** Opening Data to examine block **
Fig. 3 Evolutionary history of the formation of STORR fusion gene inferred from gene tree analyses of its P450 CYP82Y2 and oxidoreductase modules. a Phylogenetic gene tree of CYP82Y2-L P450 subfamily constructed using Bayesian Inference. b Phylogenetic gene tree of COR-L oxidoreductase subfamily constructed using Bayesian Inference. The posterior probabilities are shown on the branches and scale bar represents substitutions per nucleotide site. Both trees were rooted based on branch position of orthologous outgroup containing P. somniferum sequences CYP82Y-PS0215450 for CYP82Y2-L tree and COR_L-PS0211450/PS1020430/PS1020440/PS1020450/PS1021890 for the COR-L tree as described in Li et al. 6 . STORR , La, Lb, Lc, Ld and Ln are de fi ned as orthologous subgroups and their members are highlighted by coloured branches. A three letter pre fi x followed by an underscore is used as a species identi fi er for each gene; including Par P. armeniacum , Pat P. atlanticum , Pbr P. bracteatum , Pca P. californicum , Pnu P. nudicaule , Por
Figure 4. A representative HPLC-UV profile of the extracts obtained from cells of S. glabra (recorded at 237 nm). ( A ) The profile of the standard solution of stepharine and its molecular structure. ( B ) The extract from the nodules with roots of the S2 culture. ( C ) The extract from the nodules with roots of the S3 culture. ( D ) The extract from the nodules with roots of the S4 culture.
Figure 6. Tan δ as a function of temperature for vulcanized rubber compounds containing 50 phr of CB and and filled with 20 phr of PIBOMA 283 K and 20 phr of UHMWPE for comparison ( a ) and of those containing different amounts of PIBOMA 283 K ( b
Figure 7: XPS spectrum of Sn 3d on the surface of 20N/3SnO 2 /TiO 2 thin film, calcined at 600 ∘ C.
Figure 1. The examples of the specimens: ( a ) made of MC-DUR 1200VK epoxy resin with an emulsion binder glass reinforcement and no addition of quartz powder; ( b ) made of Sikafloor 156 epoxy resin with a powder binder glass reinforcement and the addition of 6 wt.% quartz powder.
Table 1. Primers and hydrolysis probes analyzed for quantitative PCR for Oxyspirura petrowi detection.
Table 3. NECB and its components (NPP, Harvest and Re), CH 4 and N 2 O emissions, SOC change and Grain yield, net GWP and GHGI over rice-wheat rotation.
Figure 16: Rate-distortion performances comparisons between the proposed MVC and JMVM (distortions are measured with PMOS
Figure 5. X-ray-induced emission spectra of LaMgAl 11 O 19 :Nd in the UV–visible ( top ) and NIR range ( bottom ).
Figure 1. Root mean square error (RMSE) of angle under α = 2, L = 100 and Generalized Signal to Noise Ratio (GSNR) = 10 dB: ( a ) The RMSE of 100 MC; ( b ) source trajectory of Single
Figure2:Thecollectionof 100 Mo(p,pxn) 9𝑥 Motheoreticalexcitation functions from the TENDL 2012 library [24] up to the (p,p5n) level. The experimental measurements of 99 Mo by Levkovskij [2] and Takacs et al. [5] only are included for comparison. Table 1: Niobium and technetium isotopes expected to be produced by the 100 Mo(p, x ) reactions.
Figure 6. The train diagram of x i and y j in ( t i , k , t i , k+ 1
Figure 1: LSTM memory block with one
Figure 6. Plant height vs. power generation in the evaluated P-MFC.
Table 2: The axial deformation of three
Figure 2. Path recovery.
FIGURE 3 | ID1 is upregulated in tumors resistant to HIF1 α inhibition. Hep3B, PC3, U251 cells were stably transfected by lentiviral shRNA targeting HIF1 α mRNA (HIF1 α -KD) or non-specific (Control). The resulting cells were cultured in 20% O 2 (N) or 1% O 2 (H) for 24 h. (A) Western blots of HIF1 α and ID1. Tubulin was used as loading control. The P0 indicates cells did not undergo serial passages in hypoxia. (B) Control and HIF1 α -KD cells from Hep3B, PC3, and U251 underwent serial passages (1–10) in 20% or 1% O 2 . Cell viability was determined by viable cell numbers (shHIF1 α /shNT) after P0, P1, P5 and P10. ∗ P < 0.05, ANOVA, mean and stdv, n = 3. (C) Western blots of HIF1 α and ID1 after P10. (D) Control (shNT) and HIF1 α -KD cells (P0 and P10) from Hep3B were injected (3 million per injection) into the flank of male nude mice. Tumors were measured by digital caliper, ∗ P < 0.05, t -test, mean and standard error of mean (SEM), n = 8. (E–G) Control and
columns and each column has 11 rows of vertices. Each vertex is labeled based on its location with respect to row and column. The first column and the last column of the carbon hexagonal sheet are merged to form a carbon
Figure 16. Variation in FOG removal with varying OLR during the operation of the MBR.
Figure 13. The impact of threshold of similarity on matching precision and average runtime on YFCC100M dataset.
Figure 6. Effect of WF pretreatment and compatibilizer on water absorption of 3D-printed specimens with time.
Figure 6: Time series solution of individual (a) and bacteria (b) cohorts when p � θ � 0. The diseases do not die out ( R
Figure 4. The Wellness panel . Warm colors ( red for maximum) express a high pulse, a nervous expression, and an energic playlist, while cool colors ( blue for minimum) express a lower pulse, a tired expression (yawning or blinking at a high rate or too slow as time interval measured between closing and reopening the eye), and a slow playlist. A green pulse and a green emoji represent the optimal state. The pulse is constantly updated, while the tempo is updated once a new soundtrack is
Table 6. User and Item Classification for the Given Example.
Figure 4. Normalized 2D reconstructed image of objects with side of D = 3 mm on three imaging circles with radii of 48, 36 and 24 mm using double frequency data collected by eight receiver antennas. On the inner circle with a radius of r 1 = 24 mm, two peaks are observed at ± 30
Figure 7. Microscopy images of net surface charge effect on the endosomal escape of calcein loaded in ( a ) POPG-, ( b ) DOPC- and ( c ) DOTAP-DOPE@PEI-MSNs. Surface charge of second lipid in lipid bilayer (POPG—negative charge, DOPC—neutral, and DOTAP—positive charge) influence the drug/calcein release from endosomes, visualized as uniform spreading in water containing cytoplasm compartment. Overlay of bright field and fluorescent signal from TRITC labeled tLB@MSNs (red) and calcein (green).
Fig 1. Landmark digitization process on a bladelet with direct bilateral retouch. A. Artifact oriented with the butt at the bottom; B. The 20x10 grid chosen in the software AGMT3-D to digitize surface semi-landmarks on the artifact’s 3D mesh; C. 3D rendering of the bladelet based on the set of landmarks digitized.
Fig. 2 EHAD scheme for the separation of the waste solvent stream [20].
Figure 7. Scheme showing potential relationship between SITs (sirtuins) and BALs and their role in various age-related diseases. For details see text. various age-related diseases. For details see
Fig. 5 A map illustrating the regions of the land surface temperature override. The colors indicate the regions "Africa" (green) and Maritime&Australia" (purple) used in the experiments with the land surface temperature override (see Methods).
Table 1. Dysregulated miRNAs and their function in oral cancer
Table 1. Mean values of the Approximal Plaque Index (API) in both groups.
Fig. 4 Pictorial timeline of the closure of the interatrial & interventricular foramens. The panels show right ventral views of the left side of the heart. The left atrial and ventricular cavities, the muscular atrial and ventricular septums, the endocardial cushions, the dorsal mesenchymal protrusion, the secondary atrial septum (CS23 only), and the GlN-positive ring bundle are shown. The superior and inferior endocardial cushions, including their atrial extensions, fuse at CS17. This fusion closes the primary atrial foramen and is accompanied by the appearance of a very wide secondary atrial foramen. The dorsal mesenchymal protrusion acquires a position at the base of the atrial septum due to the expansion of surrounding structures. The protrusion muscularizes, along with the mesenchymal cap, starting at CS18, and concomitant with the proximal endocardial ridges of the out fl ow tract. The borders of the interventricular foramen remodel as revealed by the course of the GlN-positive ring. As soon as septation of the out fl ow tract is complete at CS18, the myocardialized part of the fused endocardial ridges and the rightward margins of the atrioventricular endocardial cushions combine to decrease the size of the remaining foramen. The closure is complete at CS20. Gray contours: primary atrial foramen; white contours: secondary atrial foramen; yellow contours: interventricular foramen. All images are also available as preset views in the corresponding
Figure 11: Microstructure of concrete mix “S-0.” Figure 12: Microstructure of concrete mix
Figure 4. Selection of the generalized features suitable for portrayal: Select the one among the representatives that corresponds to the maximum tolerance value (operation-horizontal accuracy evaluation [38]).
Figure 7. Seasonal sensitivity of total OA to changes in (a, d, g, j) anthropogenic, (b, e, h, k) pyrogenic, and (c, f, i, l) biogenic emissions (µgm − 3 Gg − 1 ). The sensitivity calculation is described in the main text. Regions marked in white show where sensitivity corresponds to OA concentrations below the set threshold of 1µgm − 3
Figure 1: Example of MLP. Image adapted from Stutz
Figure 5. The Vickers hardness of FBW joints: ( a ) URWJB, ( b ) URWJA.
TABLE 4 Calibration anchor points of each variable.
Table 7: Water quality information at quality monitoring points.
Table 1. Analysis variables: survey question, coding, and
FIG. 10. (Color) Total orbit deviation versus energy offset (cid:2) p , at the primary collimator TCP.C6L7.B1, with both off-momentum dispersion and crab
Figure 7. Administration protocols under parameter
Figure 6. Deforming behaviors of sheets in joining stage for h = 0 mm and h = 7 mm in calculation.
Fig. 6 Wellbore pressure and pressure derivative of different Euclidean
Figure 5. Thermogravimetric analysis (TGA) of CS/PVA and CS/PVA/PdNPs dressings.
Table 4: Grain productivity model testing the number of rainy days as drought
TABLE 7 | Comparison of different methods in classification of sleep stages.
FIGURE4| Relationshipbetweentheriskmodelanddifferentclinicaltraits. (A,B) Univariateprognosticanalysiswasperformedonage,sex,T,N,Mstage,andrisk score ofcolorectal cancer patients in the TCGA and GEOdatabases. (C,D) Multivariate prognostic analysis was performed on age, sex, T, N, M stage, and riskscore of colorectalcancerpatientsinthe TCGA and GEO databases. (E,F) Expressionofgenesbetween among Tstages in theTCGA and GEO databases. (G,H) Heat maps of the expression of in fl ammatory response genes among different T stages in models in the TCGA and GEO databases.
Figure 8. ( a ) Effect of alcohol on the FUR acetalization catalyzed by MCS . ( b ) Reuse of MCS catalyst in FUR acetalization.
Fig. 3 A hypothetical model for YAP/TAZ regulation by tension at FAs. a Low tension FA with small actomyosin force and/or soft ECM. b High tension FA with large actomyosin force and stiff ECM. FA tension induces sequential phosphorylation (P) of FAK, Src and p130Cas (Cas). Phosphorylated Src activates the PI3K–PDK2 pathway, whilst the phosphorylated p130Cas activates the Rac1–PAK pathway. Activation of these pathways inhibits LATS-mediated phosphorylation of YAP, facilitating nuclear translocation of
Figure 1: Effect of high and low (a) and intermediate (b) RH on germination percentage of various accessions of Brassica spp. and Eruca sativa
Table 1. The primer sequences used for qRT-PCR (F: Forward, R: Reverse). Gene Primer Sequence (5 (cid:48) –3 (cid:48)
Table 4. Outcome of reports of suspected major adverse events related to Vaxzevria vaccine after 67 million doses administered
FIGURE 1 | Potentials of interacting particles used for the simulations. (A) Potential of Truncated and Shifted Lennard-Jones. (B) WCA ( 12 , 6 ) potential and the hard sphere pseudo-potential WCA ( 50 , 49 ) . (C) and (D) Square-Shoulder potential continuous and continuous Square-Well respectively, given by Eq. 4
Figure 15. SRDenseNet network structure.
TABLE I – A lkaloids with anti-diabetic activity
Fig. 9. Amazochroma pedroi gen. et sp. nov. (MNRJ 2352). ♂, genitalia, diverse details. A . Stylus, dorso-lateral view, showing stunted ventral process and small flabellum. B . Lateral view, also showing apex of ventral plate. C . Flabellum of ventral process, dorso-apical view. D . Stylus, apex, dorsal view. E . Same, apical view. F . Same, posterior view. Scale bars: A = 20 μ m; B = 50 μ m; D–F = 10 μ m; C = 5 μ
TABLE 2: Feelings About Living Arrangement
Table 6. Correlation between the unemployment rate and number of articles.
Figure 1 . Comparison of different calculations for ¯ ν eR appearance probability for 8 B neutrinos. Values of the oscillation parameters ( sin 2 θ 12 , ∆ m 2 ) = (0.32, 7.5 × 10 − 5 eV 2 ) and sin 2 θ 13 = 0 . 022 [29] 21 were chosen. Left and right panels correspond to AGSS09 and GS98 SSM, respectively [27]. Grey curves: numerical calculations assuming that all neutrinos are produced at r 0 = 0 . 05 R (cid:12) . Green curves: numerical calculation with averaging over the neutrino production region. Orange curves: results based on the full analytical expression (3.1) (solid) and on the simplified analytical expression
** Closing Data to examine block **
*What you should do:* Wherever the word "text" turns up in the records, copy out the line it is on.

*Answer below:*
Figure 7. Scheme showing potential relationship between SITs (sirtuins) and BALs and their role in various age-related diseases. For details see text. various age-related diseases. For details see
Figure 7. Seasonal sensitivity of total OA to changes in (a, d, g, j) anthropogenic, (b, e, h, k) pyrogenic, and (c, f, i, l) biogenic emissions (µgm − 3 Gg − 1 ). The sensitivity calculation is described in the main text. Regions marked in white show where sensitivity corresponds to OA concentrations below the set threshold of 1µgm − 3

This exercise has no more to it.